What the exercise asks: Please start at the first line of the records beneath and quote each line exactly, ending with the line containing "Figure 3: Top".

Entries supplied:
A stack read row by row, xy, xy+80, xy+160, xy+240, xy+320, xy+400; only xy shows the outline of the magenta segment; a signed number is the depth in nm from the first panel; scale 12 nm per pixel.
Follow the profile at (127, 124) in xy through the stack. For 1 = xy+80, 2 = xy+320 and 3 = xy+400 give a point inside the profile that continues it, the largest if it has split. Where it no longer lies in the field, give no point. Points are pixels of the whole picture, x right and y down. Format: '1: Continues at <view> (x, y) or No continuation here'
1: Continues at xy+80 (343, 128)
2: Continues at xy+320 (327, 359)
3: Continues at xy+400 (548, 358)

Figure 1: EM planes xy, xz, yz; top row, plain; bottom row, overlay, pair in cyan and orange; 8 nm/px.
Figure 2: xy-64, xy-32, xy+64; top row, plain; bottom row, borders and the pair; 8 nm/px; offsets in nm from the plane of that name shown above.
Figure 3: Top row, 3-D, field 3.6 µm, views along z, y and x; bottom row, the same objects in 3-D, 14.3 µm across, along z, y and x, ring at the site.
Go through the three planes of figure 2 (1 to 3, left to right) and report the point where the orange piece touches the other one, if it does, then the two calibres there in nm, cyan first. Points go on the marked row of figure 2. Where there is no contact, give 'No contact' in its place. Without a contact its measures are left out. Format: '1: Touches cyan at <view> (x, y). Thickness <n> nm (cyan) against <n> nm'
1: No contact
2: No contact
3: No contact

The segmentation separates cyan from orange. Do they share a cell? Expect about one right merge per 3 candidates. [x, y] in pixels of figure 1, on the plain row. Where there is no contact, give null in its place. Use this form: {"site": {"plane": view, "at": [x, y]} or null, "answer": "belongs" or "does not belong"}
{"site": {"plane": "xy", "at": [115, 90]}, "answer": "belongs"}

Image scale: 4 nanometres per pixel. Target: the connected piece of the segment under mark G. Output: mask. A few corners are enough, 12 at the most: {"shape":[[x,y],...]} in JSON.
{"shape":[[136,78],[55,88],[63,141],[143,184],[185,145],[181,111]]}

Written solution:
A stack read row by row, xy, xy+80, xy+160, xy+240, xy+320, xy+400; only xy shows the outline of the magenta segment; a signed number is the depth in nm from the first panel; scale 12 nm per pixel.
Follow the profile at (127, 124) in xy through the stack. For 1 = xy+80, 2 = xy+320 and 3 = xy+400 give a point inside the profile that continues it, the largest if it has split. Where it no longer lies in the field, give no point. Points are pixels of the whole picture, x right and y down. Format: '1: Continues at <view> (x, y) or No continuation here'
1: Continues at xy+80 (343, 128)
2: Continues at xy+320 (327, 359)
3: Continues at xy+400 (548, 358)

Figure 1: EM planes xy, xz, yz; top row, plain; bottom row, overlay, pair in cyan and orange; 8 nm/px.
Figure 2: xy-64, xy-32, xy+64; top row, plain; bottom row, borders and the pair; 8 nm/px; offsets in nm from the plane of that name shown above.
Figure 3: Top row, 3-D, field 3.6 µm, views along z, y and x; bottom row, the same objects in 3-D, 14.3 µm across, along z, y and x, ring at the site.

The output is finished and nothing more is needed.